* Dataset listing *
------------------------------------------------
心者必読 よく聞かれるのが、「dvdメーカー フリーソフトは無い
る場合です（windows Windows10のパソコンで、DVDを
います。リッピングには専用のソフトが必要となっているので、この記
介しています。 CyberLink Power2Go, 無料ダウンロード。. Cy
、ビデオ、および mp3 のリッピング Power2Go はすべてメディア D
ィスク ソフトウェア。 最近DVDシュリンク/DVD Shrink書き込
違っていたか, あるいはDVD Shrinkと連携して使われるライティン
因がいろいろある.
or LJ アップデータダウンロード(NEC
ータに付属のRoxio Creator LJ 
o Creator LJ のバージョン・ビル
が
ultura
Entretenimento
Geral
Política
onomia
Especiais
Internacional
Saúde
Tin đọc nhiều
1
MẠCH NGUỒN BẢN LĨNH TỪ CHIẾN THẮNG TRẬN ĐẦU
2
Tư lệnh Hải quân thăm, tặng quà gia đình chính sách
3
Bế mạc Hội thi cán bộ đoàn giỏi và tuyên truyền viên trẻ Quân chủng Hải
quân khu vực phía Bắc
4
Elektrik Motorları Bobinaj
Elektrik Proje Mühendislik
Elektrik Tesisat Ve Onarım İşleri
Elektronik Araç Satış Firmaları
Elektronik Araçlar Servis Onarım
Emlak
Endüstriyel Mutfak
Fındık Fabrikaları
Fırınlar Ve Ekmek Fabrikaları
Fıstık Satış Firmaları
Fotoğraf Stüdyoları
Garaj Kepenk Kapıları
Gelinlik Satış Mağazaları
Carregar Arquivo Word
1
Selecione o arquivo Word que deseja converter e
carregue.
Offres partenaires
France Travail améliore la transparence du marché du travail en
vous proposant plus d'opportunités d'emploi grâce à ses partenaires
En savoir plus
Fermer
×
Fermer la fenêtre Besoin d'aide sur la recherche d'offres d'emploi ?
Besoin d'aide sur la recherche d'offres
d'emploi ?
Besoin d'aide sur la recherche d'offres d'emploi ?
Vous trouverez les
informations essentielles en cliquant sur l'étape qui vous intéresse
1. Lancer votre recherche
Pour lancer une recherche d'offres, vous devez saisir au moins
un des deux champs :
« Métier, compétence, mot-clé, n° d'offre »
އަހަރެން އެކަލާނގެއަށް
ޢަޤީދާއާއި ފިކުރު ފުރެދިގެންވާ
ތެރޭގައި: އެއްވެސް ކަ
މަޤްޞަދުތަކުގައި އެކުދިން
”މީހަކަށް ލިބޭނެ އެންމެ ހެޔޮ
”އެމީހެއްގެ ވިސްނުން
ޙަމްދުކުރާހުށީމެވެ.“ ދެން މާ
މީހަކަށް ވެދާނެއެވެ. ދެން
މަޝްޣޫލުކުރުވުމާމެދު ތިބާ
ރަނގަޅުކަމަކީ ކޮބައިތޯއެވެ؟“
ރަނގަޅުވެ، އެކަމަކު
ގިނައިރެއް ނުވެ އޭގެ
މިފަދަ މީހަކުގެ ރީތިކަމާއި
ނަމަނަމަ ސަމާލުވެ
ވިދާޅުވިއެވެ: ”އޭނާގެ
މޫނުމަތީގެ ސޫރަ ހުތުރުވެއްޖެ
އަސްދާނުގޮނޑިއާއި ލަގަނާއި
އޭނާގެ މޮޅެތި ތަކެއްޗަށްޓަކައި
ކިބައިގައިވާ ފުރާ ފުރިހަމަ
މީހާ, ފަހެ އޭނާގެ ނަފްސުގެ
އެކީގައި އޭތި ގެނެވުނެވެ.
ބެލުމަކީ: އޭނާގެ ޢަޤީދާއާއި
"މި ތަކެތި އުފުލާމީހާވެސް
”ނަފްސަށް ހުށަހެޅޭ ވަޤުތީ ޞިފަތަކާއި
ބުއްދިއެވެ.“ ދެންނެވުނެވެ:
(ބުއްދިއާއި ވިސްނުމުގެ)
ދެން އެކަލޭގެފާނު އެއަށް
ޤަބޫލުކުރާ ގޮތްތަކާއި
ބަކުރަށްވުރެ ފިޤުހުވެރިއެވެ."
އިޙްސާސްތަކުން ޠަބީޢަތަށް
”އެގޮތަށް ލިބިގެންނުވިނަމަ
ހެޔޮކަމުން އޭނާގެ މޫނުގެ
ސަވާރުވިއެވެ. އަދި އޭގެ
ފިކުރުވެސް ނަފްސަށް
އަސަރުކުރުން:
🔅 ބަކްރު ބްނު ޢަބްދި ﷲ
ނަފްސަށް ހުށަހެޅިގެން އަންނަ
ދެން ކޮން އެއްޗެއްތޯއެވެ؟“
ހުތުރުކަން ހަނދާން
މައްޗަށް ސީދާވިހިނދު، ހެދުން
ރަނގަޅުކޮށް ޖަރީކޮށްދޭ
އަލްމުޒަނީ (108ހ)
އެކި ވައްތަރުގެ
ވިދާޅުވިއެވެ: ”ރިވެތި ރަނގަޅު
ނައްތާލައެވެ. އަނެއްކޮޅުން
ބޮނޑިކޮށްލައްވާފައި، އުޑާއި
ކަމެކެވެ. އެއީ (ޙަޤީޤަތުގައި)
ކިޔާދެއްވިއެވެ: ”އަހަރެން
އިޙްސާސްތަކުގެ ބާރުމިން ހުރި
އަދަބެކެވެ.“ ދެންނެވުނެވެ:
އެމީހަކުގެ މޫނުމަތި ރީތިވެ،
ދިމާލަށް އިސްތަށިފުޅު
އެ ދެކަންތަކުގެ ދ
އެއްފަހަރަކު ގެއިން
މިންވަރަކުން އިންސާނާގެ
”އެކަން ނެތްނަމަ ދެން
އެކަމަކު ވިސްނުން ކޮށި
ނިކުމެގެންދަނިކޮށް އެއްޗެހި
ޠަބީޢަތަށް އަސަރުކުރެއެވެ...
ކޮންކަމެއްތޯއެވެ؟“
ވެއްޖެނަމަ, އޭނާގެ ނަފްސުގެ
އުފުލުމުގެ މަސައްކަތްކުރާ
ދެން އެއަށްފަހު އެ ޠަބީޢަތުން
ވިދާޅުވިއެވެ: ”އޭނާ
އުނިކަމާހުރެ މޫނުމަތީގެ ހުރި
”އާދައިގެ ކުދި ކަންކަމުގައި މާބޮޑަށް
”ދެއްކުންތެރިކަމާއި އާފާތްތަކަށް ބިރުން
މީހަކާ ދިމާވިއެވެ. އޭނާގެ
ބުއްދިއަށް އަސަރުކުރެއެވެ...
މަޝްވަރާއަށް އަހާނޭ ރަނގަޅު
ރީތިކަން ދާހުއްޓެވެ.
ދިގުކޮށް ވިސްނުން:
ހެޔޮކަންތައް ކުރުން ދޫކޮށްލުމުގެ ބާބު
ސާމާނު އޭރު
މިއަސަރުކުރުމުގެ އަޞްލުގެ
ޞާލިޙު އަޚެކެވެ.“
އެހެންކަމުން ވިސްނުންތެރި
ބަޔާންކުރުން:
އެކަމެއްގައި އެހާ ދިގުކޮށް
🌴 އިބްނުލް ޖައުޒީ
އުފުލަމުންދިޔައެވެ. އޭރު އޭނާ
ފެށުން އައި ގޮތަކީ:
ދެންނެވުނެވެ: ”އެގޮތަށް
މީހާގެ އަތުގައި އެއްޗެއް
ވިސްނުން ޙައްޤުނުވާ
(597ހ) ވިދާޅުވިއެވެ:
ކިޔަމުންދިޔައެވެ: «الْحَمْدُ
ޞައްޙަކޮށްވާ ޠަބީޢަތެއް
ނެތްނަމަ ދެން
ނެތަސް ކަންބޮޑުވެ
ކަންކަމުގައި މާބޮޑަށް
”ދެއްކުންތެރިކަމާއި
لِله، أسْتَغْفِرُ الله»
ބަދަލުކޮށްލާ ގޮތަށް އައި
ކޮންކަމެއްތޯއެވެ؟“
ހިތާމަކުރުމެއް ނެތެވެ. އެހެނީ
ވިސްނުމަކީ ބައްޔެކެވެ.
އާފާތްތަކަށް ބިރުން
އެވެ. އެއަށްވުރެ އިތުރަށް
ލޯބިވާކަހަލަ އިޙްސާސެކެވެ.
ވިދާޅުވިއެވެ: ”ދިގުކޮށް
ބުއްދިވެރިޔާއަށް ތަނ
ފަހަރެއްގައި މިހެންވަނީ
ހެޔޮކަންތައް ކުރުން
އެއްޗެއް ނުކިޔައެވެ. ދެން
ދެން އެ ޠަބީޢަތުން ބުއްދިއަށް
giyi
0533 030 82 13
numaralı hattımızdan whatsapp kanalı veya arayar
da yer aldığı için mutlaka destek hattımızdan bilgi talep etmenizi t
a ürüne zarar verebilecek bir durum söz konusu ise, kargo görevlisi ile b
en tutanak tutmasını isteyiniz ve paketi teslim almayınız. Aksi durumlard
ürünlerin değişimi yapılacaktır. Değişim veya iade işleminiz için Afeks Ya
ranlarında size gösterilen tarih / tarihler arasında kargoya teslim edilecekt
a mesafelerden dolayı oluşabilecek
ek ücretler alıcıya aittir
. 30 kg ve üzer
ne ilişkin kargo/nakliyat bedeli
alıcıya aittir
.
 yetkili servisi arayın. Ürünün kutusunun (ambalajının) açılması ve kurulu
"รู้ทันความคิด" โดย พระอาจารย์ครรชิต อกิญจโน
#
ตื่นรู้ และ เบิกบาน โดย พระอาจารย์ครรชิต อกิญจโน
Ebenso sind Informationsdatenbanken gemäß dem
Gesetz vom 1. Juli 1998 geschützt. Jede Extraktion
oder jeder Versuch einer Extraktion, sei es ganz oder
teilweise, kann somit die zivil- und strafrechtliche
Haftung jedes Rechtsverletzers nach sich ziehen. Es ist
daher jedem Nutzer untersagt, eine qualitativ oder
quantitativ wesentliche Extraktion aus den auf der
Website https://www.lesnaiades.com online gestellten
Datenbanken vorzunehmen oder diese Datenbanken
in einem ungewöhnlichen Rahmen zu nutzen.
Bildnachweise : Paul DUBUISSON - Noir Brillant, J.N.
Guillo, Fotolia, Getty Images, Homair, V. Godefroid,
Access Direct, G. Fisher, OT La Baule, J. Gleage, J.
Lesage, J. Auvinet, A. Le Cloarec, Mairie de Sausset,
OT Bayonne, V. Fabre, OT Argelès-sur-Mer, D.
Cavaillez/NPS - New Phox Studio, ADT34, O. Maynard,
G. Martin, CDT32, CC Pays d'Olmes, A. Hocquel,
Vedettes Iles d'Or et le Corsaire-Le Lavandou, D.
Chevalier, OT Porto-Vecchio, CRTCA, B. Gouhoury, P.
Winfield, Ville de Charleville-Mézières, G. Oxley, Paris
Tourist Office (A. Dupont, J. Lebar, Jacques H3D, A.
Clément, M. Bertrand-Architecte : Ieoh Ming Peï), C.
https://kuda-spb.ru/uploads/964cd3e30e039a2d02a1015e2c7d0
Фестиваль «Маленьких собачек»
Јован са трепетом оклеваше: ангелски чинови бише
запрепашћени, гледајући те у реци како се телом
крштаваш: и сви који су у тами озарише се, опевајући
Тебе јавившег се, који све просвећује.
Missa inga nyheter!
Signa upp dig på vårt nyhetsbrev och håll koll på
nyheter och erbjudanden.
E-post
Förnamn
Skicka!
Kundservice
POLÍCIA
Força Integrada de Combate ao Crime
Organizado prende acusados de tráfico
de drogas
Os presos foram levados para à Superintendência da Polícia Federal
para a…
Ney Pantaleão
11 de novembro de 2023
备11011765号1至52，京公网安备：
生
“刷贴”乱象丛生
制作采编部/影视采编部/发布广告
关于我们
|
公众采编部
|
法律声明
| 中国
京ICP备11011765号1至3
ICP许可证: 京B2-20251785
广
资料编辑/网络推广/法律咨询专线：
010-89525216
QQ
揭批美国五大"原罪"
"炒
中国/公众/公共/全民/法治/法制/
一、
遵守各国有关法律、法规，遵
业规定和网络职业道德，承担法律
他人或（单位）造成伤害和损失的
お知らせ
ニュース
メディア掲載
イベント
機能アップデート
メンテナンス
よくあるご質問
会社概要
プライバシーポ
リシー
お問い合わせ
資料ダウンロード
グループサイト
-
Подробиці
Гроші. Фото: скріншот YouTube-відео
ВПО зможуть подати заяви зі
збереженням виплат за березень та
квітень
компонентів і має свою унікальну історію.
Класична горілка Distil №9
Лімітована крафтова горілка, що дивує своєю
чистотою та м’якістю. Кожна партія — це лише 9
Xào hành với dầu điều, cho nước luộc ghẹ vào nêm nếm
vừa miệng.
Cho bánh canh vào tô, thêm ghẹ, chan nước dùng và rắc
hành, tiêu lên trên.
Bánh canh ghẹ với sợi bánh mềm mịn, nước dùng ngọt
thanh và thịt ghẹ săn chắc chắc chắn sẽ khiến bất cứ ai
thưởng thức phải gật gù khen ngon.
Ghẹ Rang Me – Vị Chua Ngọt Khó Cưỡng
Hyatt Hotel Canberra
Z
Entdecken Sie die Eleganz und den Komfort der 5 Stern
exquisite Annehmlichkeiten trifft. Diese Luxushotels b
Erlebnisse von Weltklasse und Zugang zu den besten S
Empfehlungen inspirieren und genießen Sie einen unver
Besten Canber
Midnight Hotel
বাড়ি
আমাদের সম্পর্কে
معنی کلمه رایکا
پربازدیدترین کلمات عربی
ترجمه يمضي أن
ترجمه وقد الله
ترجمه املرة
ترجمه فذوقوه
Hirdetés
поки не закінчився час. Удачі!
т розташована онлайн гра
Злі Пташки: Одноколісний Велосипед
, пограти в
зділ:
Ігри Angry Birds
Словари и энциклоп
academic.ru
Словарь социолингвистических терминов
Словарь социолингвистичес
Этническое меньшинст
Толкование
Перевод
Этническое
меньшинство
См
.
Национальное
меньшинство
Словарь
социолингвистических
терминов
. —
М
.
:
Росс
------------------------------------------------
* Task goal *
How many lines in the listing above contain the string "için"? Reply with the number alone.

* Written response *
2